= Task to complete =
Copy every line of the records below word for word, omitting the pictures.

Data visualization pictures:
**********
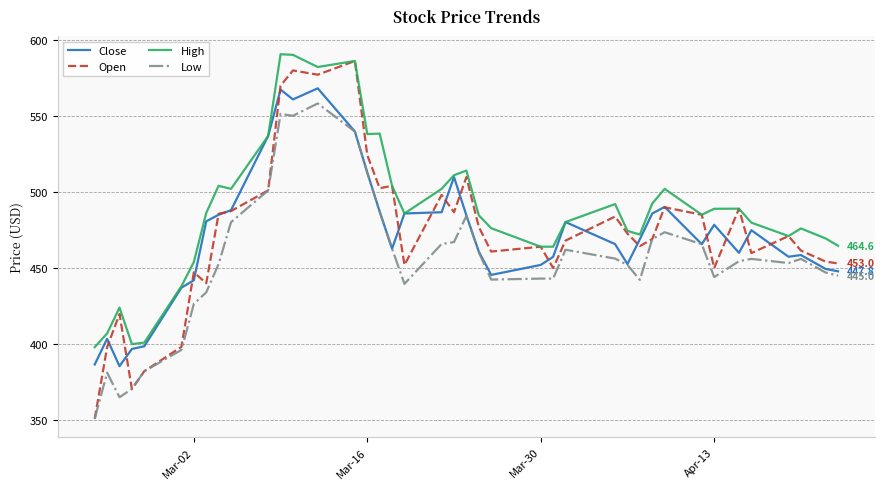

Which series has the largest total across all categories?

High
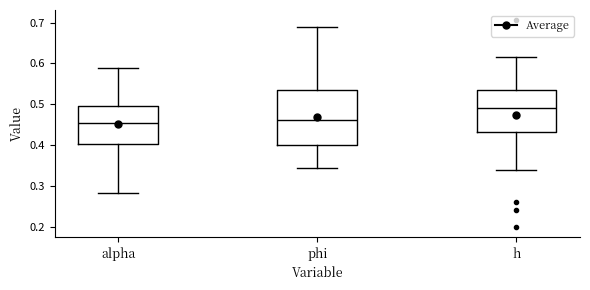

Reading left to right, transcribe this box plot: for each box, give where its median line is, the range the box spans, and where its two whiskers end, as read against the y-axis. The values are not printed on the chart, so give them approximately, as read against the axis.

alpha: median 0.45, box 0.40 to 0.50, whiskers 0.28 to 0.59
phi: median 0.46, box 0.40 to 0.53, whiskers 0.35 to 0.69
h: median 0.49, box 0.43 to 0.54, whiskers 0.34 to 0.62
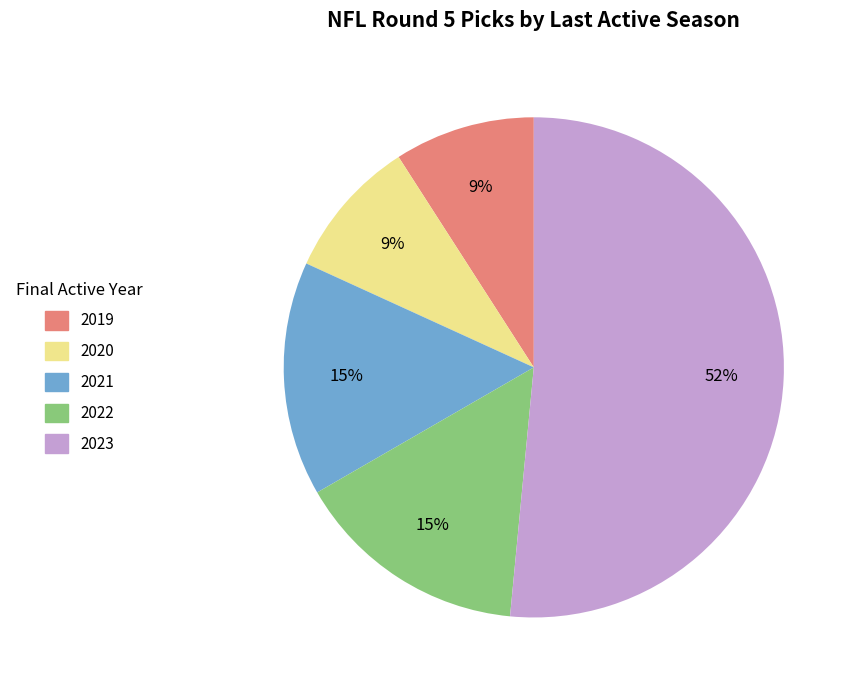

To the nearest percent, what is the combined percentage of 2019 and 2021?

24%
**********
= Answer box =
Which series has the largest total across all categories?

High

Reading left to right, transcribe this box plot: for each box, give where its median line is, the range the box spans, and where its two whiskers end, as read against the y-axis. The values are not printed on the chart, so give them approximately, as read against the axis.

alpha: median 0.45, box 0.40 to 0.50, whiskers 0.28 to 0.59
phi: median 0.46, box 0.40 to 0.53, whiskers 0.35 to 0.69
h: median 0.49, box 0.43 to 0.54, whiskers 0.34 to 0.62

To the nearest percent, what is the combined percentage of 2019 and 2021?

24%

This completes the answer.